This is the message I bring to you from your compatriots, the people for whom you fight: We are hurt and bleeding. But we are unafraid and furious. We do not bear arms and we do not know how to fight. But we know you have guns, big guns, and you understand how to use them.


Next time you go out on your patrols and you confront the execrable Al-Shabaab, please give them this little message from us.
The second thing I wanted to address is best exemplified by a dispatch by a Mr Peter Martell.

Reporting on the Somalia mission, Mr Martell wrote: “African Union troops will seize the last key bastion of Somalia’s Al-Qaeda linked Shebab insurgents within three months, Kenya’s army chief boasted Wednesday, as pressure mounted on the Islamists.”

The reporting verb in the opening statement of that story, “boasted”, drips with the patronising contempt that so many feel for our armed forces.

Our friends in the region think you are a “career army”, too wedded to the set-piece conventional approach to be effective in modern warfare.

But we, the people of Kenya, do not share their opinions. We know that people might see tribal, personalised, armies as fighting for ideology, not careers. We prefer professionalism to “ideology”.

Besides, we know you better than these naysayers. We know the fighting stock from which you come; we know you are braver, stronger and, even more important, smarter and better resourced than the enemy.

Pay no attention to the politicians, some of whom are defective human beings incapable of patriotism or of loving anyone, or anything, but themselves.

They have no understanding of sacrifice and service. It is not for them that you fight, but for the 40 million Kenyans who do their best every day to make this a better place for us all.

So the setting off of a bomb in our homeland has neither demoralised nor frightened us.
We are still the same querulous, irrepressible, hard-working, corrupt, nyama choma- and Tusker-loving lot.

We love you and honour you for your courage and sacrifice.

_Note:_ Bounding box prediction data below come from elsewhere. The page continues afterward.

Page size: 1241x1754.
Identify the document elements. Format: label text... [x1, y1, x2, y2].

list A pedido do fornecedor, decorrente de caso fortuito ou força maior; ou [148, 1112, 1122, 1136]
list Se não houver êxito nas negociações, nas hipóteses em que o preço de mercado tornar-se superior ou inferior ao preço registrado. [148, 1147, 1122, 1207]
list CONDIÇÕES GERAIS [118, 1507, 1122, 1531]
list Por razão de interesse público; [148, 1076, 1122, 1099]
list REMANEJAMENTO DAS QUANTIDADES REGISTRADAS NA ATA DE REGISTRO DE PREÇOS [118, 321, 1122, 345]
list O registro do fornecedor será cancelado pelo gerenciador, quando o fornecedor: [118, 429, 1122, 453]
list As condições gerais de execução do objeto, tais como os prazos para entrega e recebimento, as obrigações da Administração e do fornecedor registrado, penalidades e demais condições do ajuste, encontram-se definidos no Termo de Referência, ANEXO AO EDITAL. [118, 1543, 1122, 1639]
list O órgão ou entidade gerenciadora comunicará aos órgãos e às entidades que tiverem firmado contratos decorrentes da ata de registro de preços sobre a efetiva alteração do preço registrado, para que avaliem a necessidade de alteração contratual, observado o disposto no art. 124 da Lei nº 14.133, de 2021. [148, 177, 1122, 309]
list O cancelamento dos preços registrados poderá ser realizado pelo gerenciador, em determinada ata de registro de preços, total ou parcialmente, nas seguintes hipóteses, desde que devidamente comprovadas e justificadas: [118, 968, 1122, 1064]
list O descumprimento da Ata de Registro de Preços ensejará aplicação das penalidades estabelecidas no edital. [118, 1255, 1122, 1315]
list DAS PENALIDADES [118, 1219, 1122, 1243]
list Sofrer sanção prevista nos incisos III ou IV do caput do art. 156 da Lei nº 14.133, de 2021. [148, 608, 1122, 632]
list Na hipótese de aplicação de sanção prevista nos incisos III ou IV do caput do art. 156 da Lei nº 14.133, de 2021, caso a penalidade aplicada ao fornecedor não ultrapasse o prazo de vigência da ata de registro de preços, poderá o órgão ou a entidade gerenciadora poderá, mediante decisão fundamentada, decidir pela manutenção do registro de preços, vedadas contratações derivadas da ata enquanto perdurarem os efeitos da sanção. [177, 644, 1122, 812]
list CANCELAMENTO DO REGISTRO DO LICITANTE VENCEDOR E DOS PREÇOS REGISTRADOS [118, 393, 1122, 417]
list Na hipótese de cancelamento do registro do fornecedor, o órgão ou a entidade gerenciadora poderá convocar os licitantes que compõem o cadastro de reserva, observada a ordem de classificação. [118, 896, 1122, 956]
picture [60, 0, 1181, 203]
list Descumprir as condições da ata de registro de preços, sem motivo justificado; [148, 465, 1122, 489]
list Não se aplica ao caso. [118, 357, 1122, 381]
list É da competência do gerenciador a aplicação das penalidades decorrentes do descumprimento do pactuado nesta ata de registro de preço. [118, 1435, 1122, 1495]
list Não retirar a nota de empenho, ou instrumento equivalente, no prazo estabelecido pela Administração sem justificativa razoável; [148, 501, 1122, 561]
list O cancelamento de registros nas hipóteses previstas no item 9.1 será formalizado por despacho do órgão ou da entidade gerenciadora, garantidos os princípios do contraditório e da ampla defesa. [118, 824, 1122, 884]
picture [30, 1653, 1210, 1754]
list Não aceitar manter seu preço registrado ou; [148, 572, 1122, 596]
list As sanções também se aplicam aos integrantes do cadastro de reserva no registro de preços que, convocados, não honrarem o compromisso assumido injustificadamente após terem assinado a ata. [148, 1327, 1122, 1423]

Please get the job done quickly and come back home safe.

* * * *

Devolution is going to offer us an opportunity to resolve a basic conflict in our economic thinking.

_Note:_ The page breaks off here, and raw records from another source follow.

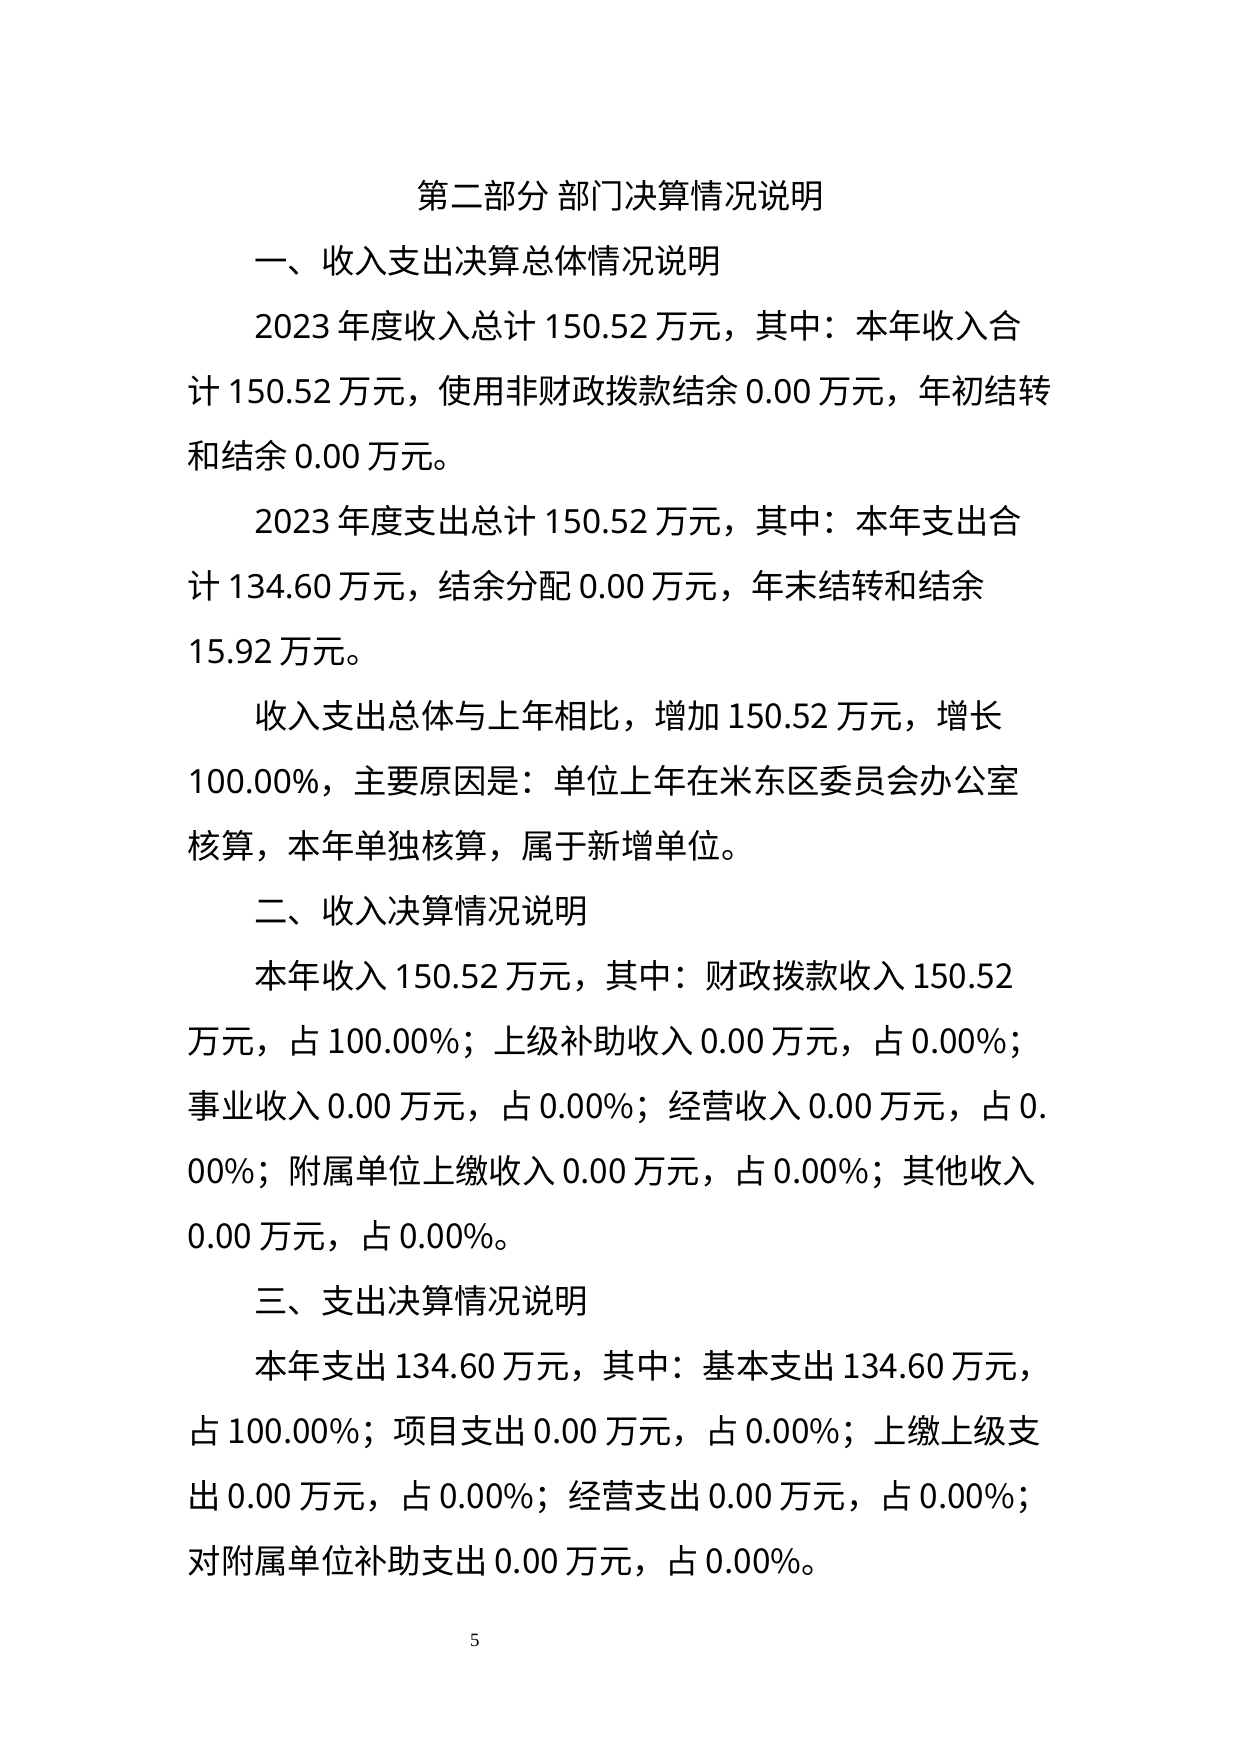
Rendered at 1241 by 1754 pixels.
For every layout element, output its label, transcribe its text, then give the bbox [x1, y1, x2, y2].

text 2023年度支出总计150.52万元，其中：本年支出合计134.60万元，结余分配0.00万元，年末结转和结余15.92万元。 [187, 487, 1053, 682]
text 一、收入支出决算总体情况说明 [187, 227, 1053, 292]
text 本年支出134.60万元，其中：基本支出134.60万元，占100.00%；项目支出0.00万元，占0.00%；上缴上级支出0.00万元，占0.00%；经营支出0.00万元，占0.00%；对附属单位补助支出0.00万元，占0.00%。 [187, 1332, 1053, 1592]
text 收入支出总体与上年相比，增加150.52万元，增长100.00%，主要原因是：单位上年在米东区委员会办公室核算，本年单独核算，属于新增单位。 [187, 682, 1053, 877]
text 2023年度收入总计150.52万元，其中：本年收入合计150.52万元，使用非财政拨款结余0.00万元，年初结转和结余0.00万元。 [187, 292, 1053, 487]
text 二、收入决算情况说明 [187, 877, 1053, 942]
text 第二部分 部门决算情况说明 [187, 162, 1053, 227]
text 三、支出决算情况说明 [187, 1267, 1053, 1332]
text 本年收入150.52万元，其中：财政拨款收入150.52万元，占100.00%；上级补助收入0.00万元，占0.00%；事业收入0.00万元，占0.00%；经营收入0.00万元，占0.00%；附属单位上缴收入0.00万元，占0.00%；其他收入0.00万元，占0.00%。 [187, 942, 1053, 1267]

If you have bought land at the Coast or Rift Valley, you think of yourself as an investor who is pumping his savings into that region to create wealth and jobs.

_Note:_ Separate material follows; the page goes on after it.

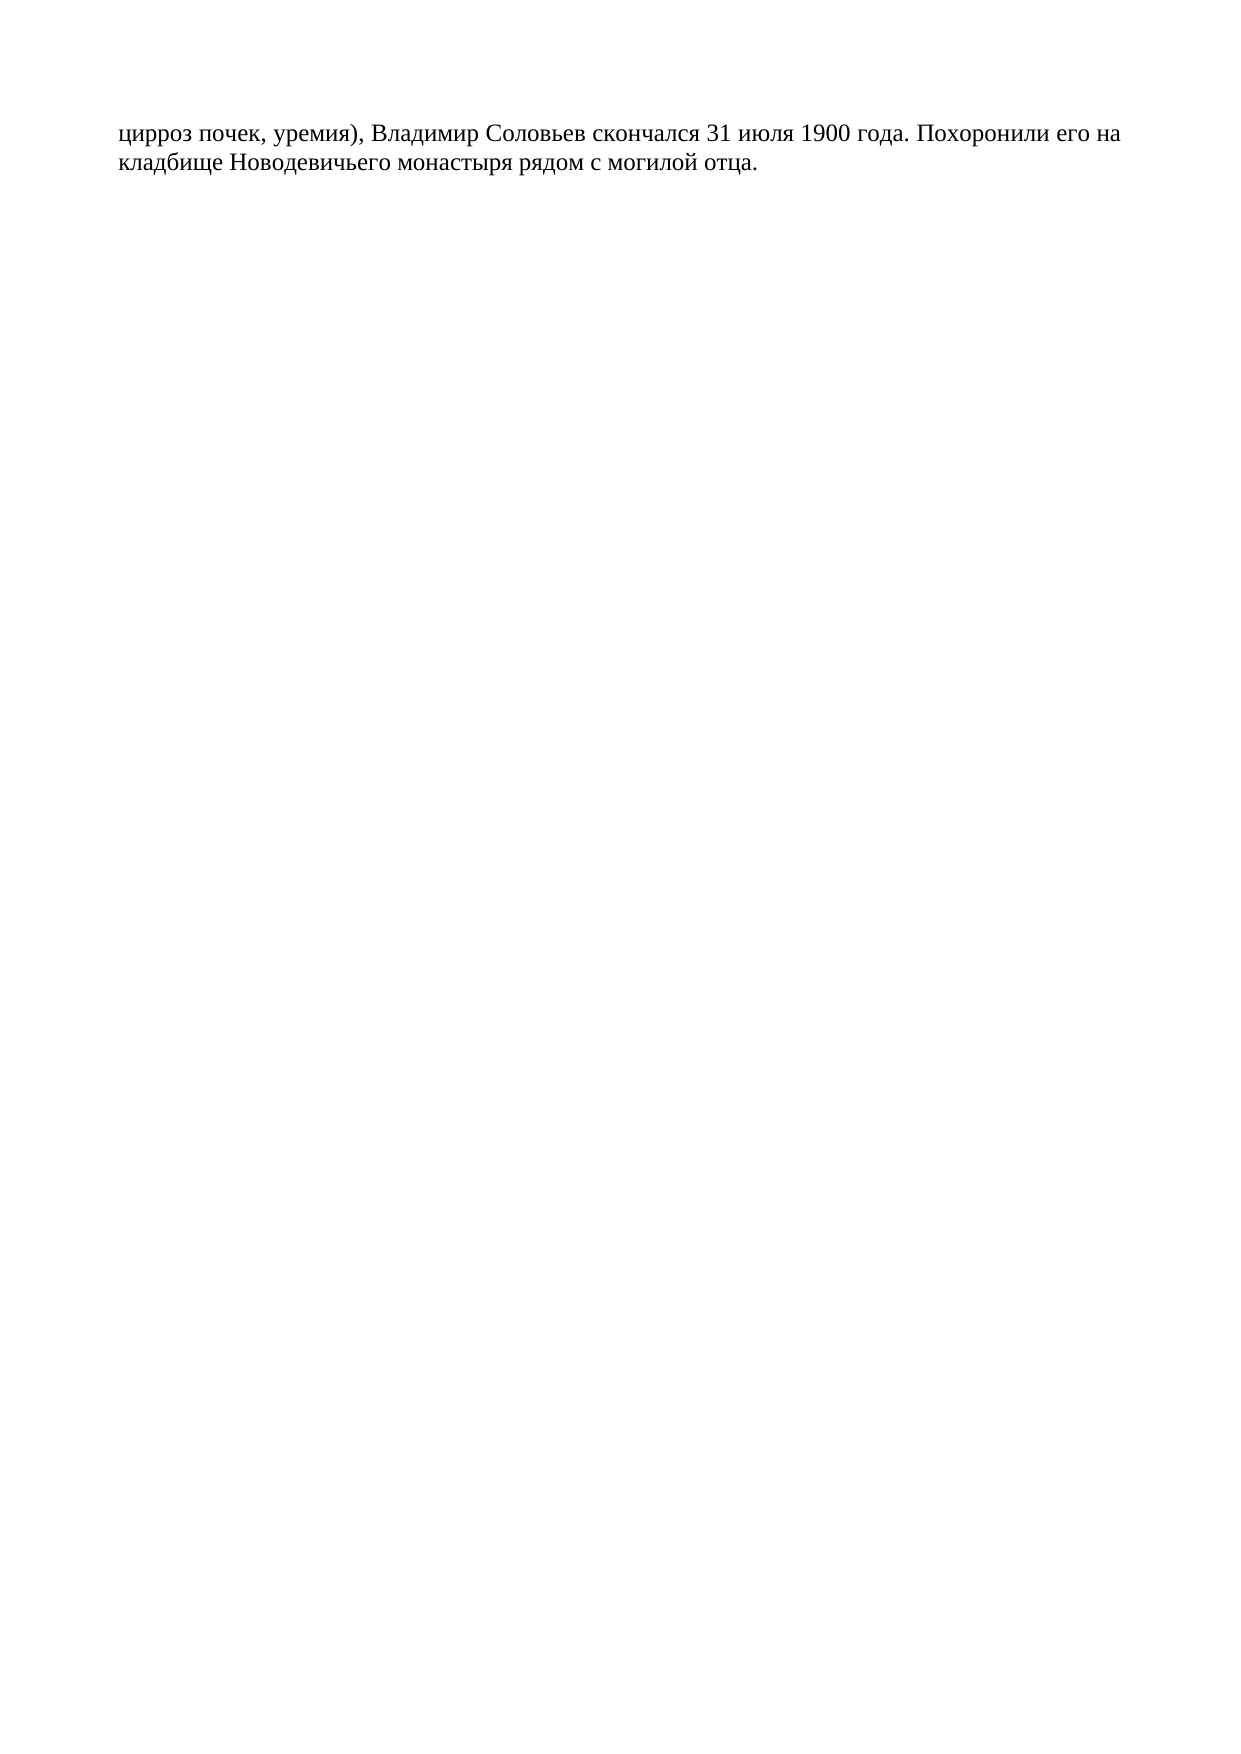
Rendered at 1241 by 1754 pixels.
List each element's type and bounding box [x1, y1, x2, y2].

text [118, 118, 1122, 176]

You regard yourself as having done something important to benefit not just yourself but others as well.

To the “locals”, though, you are a foreign invader who has taken their land and jobs. You are lumped together with Kanu-era grabbers who took what was not theirs.

How we resolve this conflict will determine the political and economic future of our country.

My own belief is that any honest Kenyan with honest money ought to be able to safely invest it in any part of the country; that no man, living or dead, has the right to redistribute what I have sweated for.

Anyone who thinks we should redistribute property should start with his own.